— Passage provided —
++++++++

For your reference, the C language implementation of the benchmark contains a data generation program. Feel free to draw on the details of the C language data generation program in creating your own data generation procedure.

Query Binding

You should bind the queries to increase the execution speed of the benchmark. To bind the queries, you should place the queries in procedures. When a procedure is created, the queries inside the procedure are bound. Binding means that the SQL compiler creates an access plan and stores the access plan in dictionary tables so that the plan does not need to be regenerated each time that the procedure is executed.

I suggest that you create one procedure for each query class. For queries that return single values, you should use the SELECT INTO statement. For queries that return multiple rows, you should define the query with a cursor and execute the query using the OPEN statement for cursors. You should close the cursors before the end of the procedure.

To help me in grading your result, display a message at the end of procedure. The message should indicate that the procedure executed successfully.

For each query, you should enable the ALL_ROWS optimization. Since your queries are compiled as part of creating the data generation procedure, you cannot use an ALTER SESSION statement in SQL Plus to enable ALL_ROWS optimization. You need to use a hint in each query as explained in the Oracle Performance Tuning Guide. For example, the following statement uses a hint to set the ALL_ROWS optimization:

SELECT /*+ all_rows */ KSEQ, K500K FROM Bench WHERE K10 = 7;

Due to space limitations on the COBCU2 server, you will not create the Bench table with 1,000,000 rows. You should not create the Bench table with more than 10,000 rows on the COBCU2 server. Query categories 3A and 3B specify constant values for the KSEQ column that depend on the Bench table with 1,000,000 rows. You should change the search values in the query 3A and 3B categories as follows:

Query 3A: KSEQ BETWEEN 4000 and 5000
Query 3B: (KSEQ BETWEEN 4000 and 4100) OR (KSEQ BETWEEN 4200 to 4300) OR (KSEQ BETWEEN 4400 to 4500) OR (KSEQ BETWEEN 4600 to 4700) OR (KSEQ BETWEEN 4800 to 5000)

Benchmark Script

You need to create a file containing SQL statements that will create the benchmark table, populate the table using the data generation procedure, create the optimizer statistics, execute the benchmark queries, and capture statistics about query execution. Here are some additional details about the benchmark script file:

You should create the benchmark table in the first part of the script file. After the benchmark table is created, you should populate the table and create the indexes. You can choose the indexes to create. You should not create an index for the KSEQ column because Oracle already creates the index as a result of the primary key constraint for KSEQ. To verify your benchmark procedure, write a SELECT COUNT(*) FROM Bench query to display the number of rows created.

++++++++

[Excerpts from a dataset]
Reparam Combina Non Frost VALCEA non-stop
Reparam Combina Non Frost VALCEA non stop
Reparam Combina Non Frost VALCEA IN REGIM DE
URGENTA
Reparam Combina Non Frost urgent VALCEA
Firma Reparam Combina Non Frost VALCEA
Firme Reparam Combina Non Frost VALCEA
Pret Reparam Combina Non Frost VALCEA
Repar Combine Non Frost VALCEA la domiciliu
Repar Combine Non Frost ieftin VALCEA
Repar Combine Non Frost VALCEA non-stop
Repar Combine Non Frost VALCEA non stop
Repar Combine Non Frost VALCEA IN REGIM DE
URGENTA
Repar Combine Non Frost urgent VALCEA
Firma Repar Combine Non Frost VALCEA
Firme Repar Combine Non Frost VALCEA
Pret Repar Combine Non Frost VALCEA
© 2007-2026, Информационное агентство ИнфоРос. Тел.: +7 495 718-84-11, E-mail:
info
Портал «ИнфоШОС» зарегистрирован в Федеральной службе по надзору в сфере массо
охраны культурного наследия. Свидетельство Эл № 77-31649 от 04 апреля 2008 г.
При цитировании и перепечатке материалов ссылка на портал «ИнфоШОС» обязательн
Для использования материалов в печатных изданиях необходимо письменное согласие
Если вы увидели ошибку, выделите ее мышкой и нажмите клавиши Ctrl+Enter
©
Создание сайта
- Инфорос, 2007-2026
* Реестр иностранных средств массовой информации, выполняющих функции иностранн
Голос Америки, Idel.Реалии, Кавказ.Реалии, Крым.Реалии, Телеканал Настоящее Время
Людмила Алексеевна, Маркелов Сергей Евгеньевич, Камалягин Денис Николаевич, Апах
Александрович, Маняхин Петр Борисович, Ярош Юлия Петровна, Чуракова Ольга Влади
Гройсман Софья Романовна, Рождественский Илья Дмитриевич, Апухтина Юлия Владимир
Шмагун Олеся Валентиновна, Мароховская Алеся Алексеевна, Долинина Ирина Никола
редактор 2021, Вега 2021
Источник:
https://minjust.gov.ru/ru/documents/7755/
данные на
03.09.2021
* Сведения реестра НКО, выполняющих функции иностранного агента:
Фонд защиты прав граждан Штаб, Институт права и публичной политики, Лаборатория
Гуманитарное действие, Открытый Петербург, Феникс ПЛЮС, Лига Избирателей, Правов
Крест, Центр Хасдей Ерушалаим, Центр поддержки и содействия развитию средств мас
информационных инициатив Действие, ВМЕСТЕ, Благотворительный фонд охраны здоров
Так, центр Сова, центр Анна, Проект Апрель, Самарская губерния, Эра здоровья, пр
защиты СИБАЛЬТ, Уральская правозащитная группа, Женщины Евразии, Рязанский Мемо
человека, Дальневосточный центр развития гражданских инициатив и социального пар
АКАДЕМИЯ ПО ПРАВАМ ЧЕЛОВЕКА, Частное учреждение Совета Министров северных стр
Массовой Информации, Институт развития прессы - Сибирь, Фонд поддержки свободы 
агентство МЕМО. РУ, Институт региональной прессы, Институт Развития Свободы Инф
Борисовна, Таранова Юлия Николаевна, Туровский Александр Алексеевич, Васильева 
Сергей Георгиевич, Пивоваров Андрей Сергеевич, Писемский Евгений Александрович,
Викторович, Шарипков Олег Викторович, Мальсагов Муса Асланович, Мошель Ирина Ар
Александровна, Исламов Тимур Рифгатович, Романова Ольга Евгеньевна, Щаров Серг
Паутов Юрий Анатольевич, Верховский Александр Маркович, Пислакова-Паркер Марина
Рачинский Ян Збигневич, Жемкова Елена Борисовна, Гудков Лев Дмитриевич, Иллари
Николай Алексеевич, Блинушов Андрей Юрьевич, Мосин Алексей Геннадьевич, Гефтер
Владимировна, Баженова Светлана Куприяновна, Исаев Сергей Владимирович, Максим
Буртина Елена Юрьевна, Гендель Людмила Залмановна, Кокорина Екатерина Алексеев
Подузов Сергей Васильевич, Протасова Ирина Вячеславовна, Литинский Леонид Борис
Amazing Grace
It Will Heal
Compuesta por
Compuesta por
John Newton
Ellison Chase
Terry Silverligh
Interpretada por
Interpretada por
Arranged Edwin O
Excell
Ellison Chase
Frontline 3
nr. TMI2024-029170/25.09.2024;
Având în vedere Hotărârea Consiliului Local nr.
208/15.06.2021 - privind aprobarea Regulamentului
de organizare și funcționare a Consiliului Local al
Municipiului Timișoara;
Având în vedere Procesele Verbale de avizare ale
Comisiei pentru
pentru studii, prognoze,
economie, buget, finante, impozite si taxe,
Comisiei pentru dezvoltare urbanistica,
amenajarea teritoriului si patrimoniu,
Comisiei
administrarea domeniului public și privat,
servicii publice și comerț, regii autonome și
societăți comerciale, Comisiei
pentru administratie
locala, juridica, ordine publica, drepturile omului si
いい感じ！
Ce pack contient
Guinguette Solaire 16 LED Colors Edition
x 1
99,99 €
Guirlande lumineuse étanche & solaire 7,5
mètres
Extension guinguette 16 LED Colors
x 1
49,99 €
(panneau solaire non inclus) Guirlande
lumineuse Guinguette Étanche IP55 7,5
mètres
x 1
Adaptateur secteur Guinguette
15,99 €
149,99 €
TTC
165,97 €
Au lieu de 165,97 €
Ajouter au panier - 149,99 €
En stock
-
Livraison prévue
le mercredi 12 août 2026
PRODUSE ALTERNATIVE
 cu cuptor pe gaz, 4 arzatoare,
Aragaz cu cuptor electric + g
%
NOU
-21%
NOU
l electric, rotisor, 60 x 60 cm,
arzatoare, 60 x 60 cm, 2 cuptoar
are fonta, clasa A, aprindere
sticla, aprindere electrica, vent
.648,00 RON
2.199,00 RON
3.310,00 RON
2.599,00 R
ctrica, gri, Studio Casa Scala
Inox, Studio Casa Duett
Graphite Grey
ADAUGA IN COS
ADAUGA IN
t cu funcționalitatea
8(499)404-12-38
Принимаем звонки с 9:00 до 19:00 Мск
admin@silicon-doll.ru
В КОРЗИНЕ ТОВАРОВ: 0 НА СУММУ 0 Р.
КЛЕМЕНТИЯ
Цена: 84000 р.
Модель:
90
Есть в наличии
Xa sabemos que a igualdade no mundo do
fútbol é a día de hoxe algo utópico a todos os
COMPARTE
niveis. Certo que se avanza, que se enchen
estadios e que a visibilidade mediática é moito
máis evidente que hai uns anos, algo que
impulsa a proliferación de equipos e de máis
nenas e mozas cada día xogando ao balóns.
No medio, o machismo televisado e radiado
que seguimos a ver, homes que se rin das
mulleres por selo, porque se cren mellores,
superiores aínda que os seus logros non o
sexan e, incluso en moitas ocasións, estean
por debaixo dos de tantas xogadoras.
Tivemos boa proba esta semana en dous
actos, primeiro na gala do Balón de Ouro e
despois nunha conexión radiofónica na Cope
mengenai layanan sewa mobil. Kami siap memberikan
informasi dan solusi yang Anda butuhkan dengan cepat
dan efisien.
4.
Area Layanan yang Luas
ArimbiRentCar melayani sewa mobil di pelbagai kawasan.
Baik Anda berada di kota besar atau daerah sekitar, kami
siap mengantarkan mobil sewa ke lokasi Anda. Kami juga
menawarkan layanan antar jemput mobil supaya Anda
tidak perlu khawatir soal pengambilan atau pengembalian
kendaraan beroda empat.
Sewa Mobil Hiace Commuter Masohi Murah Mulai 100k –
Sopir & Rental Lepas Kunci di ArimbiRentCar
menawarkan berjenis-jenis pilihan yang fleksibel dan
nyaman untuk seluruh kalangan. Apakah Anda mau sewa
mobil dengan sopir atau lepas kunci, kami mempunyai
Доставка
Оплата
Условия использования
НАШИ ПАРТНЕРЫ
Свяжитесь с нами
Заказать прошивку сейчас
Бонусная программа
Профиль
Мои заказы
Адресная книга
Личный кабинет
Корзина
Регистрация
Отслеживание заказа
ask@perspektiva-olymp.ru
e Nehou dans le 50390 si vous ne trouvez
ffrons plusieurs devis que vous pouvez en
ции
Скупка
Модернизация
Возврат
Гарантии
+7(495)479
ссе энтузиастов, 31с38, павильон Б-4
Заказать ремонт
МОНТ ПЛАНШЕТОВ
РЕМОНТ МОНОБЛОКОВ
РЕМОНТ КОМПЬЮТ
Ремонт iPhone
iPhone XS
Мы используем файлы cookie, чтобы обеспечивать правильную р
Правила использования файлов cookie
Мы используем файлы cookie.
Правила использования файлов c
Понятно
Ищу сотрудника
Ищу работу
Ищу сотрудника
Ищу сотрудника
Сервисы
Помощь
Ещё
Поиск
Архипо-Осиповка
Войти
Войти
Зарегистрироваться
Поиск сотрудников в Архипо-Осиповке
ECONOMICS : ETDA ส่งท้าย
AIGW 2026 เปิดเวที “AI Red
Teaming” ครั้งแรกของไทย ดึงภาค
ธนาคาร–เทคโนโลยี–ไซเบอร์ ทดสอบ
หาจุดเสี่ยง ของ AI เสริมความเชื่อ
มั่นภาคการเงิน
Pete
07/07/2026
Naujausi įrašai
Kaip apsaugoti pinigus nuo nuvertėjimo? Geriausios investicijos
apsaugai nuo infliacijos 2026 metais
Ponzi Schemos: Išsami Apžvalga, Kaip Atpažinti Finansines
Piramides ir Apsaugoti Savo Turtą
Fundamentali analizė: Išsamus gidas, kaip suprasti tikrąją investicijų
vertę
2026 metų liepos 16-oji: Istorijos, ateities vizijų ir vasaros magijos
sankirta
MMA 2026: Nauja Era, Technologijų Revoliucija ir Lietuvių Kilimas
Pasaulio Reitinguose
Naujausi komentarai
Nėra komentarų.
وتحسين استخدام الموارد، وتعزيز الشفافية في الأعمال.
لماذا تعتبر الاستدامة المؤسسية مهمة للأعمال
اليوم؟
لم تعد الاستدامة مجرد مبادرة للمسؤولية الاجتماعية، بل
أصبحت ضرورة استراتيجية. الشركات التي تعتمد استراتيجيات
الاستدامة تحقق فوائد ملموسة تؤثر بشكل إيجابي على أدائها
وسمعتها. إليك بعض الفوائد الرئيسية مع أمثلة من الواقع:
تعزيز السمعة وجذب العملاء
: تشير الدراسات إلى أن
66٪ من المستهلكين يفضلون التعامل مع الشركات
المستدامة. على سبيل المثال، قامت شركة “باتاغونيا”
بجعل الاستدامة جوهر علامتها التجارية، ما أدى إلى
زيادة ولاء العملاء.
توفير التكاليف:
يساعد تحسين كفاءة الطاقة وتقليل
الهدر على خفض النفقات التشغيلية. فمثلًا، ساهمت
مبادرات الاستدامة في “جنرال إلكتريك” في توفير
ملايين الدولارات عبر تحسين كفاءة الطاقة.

++++++++

— What to work on —
1 - According to the benchmark assignment text, what is the largest number of rows the Bench table may have on the COBCU2 server?
2 - Resume the benchmark assignment text after its last sentence, carrying on its description of the benchmark script file.

— Answers by item —
1 - The Bench table should not have more than 10,000 rows on the COBCU2 server.

2 -
After the Bench table is populated, you should create the optimizer statistics. In Oracle, you can gather statistics using the ANALYZE statement or the DBMS_STATS[2] package. You should create statistics for the table, each numeric column, and each index. You have been given ANALYZE ANY permission to enable usage of the ANALYZE statement on the COBCU2 server.
To provide evidence that your statistics are created correctly, you should query the dictionary tables (All_Tables, All_Tab_Columns, All_Tab_Histograms, and All_Indexes or User_Tables, User_Tab_Columns, User_Histograms, and User_Indexes). These queries should execute in your script file before the queries to benchmark. You have permission to query these dictionary tables. See the Oracle document Oracle10g Database Performance Tuning Guide for details about the dictionary tables.
After creating the statistics, you should execute the queries and capture execution statistics and access plans. To capture statistics and access plans, you should use the SQL Trace facility. You have been given ALTER SESSION permission to enable usage of the trace facility on the COBCU2 server. You will want to capture statistics for each query execution. The SQL Trace facility automatically captures the access plans. In addition, you have been given the SHOW ANY DICTIONARY permission to see the results of parameter settings using the SQL Plus SHOW command. Unfortunately, the trace file is captured on the server so you cannot use it to view the benchmark results unless you execute the benchmark script on your own PC with Personal Oracle. If you execute the benchmark on Personal Oracle, you can use the tkprof program to review the trace results. See the document Oracle10g Database Performance Tuning Guide for details about the SQL Trace Facility.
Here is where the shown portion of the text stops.